Augusta, a city in Georgia, has been hit by a ransomware attack by a group called BlackByte, which has claimed responsibility for the attack. On May 21, Augusta experienced technical difficulties due to unauthorized access to its system; however, the city is yet to confirm if any sensitive data was accessed during the attack. According to security researcher Brett Callow, who is also a threat analyst at Emsisoft, the group has posted 10GB of sample data for free and is offering to sell a lot more data. “We will help you to wake up. Here is a leak of 10GB of your data, and very soon there will be much more free to everyone. The clock is ticking,” the ransomware group said.
The leaked data contains payroll information, contact details, personally identifiable information (PII), physical addresses, contacts, city budget allocation data, etc. and the group has demanded a ransom of $400,000 for deleting the stolen data. BlackByte ransomware gang has also offered to resell the data to interested third parties for $300,000, according to BleepingComputer report.
Mayor’s office of Augusta issued a statement that media reports regarding Augusta being held hostage for $50 million in a ransomware attack are incorrect. The city council’s Information Technology Department is investigating the incident and restoring full functionality. “We continue to investigate what, if any, sensitive data may have been impacted or accessed,” the statement said.
BlackByte is a Russian-based ransomware-as-a-service gang that began targeting corporate victims worldwide in July 2021. The group is known to leverage double extortion to force their victims into payment. The FBI and the US Secret Service have earlier released a joint advisory cautioning against BlackByte.

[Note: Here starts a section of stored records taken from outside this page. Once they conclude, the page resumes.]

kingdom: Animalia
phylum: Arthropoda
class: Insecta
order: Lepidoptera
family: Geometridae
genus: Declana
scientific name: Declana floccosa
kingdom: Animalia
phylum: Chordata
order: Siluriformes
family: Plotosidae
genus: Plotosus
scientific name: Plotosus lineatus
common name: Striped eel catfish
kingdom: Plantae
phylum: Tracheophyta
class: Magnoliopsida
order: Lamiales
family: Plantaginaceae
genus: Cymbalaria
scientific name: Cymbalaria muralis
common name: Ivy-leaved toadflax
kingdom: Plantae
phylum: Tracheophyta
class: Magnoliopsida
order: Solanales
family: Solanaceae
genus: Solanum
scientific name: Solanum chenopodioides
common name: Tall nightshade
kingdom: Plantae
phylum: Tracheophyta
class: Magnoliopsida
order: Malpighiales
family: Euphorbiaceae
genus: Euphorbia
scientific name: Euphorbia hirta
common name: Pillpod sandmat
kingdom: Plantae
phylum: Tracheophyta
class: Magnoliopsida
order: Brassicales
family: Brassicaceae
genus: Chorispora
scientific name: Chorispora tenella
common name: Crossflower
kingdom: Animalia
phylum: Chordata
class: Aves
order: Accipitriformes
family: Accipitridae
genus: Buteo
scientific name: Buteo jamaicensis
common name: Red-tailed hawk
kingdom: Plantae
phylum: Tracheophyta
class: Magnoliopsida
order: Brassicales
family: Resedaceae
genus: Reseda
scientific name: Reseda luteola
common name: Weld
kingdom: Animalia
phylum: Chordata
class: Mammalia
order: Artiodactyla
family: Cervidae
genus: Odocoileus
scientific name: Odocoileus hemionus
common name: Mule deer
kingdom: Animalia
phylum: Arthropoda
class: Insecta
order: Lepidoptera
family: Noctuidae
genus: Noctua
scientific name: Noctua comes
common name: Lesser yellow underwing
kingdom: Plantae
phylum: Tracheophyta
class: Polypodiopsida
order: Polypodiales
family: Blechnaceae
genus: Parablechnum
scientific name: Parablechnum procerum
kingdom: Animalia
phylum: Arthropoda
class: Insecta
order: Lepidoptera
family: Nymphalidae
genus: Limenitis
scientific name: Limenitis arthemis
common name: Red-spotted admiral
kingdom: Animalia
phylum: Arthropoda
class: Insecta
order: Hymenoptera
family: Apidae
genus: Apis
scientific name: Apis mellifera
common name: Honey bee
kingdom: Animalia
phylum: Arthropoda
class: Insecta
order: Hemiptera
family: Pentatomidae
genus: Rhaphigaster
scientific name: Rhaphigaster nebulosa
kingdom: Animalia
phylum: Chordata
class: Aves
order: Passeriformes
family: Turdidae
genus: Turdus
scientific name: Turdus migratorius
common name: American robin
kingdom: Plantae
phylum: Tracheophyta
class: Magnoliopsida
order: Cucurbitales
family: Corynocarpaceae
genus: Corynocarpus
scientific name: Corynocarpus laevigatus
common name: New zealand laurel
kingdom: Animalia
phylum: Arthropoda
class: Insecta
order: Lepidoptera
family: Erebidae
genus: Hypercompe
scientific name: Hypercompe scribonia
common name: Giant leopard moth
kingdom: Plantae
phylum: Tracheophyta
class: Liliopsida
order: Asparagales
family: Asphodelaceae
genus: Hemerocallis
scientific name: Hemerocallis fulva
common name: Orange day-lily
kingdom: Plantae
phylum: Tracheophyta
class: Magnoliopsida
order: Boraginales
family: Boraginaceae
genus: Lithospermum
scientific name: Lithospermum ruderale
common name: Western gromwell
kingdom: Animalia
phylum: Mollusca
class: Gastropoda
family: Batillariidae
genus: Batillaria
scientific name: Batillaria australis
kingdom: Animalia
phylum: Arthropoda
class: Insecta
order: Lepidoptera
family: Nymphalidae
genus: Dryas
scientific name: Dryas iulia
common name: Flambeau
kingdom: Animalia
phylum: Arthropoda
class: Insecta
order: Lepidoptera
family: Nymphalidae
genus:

This is not the first instance where cities have fallen prey to ransomware attacks. The City of Oakland, California, announced on February 10, 2023, that it had been hit by a ransomware attack that knocked many of its systems offline. Russia-backed Play ransomware group, which security researchers have linked to the Hive gang, took responsibility for the attack and began releasing data stolen during the incident. In recent years, local governments of Baltimore, New Orleans, Pensacola, Atlanta, and New Orleans also suffered cybersecurity incidents. Therefore, it is crucial for cities to take adequate measures to ensure the security of their systems and data.
In conclusion, the recent ransomware attack targeting Augusta is a wake-up call for cities to prioritize the security of their systems and data. The impact of such attacks on the citizens and the government can be severe and long-lasting. Therefore, it is essential to have robust risk management protocols, regular backups, and contingency plans to prevent and mitigate the impact of such incidents.